Minh Nhat, Master Chef Viet Nam 2014, has amazingly succeeded in his business because he knows how to lead folk cuisine to meet modern values to create special taste for his food.

He opened a chain of bread stores and started to build up his brand. Chef Minh Nhat shared a tip to “raise” his customers, which is tiny but as important as other main ingredients: chili sauce.

“A good bread can’t be completed without chili sauce. And if that chili sauce is special enough, it should stay in long-term-memory area and be coded. Later, if the nose just catches this typical smell of the chili sauce, the brain will decode and shape other flavors as spicy, aroma, and tasty. The brain also stimulates the taste to recall all special ingredients in the bread”, analyzed Minh Nhat.

No pain no gain

Once the path was shaped, chef Minh Nhat had started to focus on the bold point of his bread - chili sauce – while maintaining the quality of other ingredients. His chili sauce is all home made with a constant recipe.
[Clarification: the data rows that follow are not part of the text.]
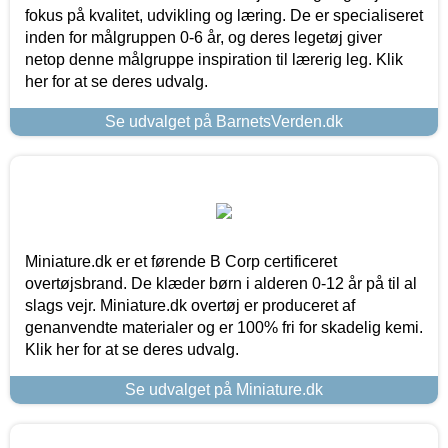
fokus på kvalitet, udvikling og læring. De er specialiseret
inden for målgruppen 0-6 år, og deres legetøj giver
netop denne målgruppe inspiration til lærerig leg. Klik
her for at se deres udvalg.
Se udvalget på BarnetsVerden.dk
Miniature.dk er et førende B Corp certificeret
overtøjsbrand. De klæder børn i alderen 0-12 år på til al
slags vejr. Miniature.dk overtøj er produceret af
genanvendte materialer og er 100% fri for skadelig kemi.
Klik her for at se deres udvalg.
Se udvalget på Miniature.dk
“In the north of Viet Nam, there are so many types of chili with different spicy levels, smell, and flavors. To create my own chili sauce, I combine the scent and red color of sweet chili with spicy bird chili with a certain ratio. However, because it’s home made without any preservatives so it’s easy to get spoiled. Have to keep it in cool temperature and use it within short time”, said chef Minh Nhat.

People from the 1960’s or 1970’s must remember their subsidy period, when their spare meals always had had pickled eggplant or pickled mustard but nowadays, those frugal dishes have been losing their original taste.


Sweet and sour mustard pickle, a recent tasty trendy dish.

Ms. Le Thi Nga, about 50 years old, owns a well-known kiosk of pickled produce in Long Bien district (Ha Noi Capital). With her 20 years experiences, she sells around 100kgs per day and her customers are almost frequent and local citizens.

According to Ms. Nga, fine pickled eggplant should have yellowish color, little withered, little chewy yet crunchy, salty, and sour enough while pickled mustard should be bright yellow, aromatic, crunchy, sour and salty to taste.

“My customers have complained that pickled stuff is not as good as the one they had years ago. It’s true. Because people have used too many fertilizers and chemicals on their plants, the fruits or leaves are obviously affected”, honestly said Ms. Nga.

With wholesalers, Ms. Nga directly bought whole crop from farmers so that she could ask them to her produce clean in certain time after fertilizing. Usually, she waited until the worms coming out then harvested the whole crop. Therefore, her pickled products are always nice looking and aromatic.

“Pickling is easy but to make sure that pickled produce stay good and tasty in different picky weathers of the north is not simple. Eggplant must be washed and drained and mustard leaves must be in good condition before pickling. Otherwise, final products will be spoiled. Even though we make mass amount of pickled products but I always wash produce myself”, said Ms. Nga.